━━━━━ Data to process

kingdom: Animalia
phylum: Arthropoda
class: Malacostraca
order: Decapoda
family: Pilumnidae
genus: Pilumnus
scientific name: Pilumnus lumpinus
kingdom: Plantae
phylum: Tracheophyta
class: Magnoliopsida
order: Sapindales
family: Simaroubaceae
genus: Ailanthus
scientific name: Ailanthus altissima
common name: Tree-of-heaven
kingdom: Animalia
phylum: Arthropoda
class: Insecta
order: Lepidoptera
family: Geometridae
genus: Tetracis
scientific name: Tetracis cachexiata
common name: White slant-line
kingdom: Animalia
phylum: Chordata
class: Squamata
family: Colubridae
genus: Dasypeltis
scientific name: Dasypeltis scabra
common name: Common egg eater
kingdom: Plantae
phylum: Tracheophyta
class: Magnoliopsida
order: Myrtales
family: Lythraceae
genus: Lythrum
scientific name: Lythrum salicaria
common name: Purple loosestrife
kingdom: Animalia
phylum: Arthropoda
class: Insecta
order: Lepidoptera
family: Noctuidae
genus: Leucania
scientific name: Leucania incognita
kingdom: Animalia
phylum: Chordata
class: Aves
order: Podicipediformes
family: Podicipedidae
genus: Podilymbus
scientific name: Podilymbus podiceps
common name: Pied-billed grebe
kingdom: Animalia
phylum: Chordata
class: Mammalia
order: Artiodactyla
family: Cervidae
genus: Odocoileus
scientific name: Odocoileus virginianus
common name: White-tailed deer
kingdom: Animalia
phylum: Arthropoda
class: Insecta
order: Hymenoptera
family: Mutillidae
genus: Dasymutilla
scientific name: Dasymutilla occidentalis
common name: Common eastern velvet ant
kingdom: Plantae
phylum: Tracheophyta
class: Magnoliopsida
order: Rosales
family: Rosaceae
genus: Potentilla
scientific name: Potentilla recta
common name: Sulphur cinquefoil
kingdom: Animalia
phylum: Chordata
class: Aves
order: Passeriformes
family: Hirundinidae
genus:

━━━━━━━━━━

* _Task details_
Please change every "common name" in these records to "vernacular name" and keep everything else as it is.

* _Reply to the task_
kingdom: Animalia
phylum: Arthropoda
class: Malacostraca
order: Decapoda
family: Pilumnidae
genus: Pilumnus
scientific name: Pilumnus lumpinus
kingdom: Plantae
phylum: Tracheophyta
class: Magnoliopsida
order: Sapindales
family: Simaroubaceae
genus: Ailanthus
scientific name: Ailanthus altissima
vernacular name: Tree-of-heaven
kingdom: Animalia
phylum: Arthropoda
class: Insecta
order: Lepidoptera
family: Geometridae
genus: Tetracis
scientific name: Tetracis cachexiata
vernacular name: White slant-line
kingdom: Animalia
phylum: Chordata
class: Squamata
family: Colubridae
genus: Dasypeltis
scientific name: Dasypeltis scabra
vernacular name: Common egg eater
kingdom: Plantae
phylum: Tracheophyta
class: Magnoliopsida
order: Myrtales
family: Lythraceae
genus: Lythrum
scientific name: Lythrum salicaria
vernacular name: Purple loosestrife
kingdom: Animalia
phylum: Arthropoda
class: Insecta
order: Lepidoptera
family: Noctuidae
genus: Leucania
scientific name: Leucania incognita
kingdom: Animalia
phylum: Chordata
class: Aves
order: Podicipediformes
family: Podicipedidae
genus: Podilymbus
scientific name: Podilymbus podiceps
vernacular name: Pied-billed grebe
kingdom: Animalia
phylum: Chordata
class: Mammalia
order: Artiodactyla
family: Cervidae
genus: Odocoileus
scientific name: Odocoileus virginianus
vernacular name: White-tailed deer
kingdom: Animalia
phylum: Arthropoda
class: Insecta
order: Hymenoptera
family: Mutillidae
genus: Dasymutilla
scientific name: Dasymutilla occidentalis
vernacular name: Common eastern velvet ant
kingdom: Plantae
phylum: Tracheophyta
class: Magnoliopsida
order: Rosales
family: Rosaceae
genus: Potentilla
scientific name: Potentilla recta
vernacular name: Sulphur cinquefoil
kingdom: Animalia
phylum: Chordata
class: Aves
order: Passeriformes
family: Hirundinidae
genus:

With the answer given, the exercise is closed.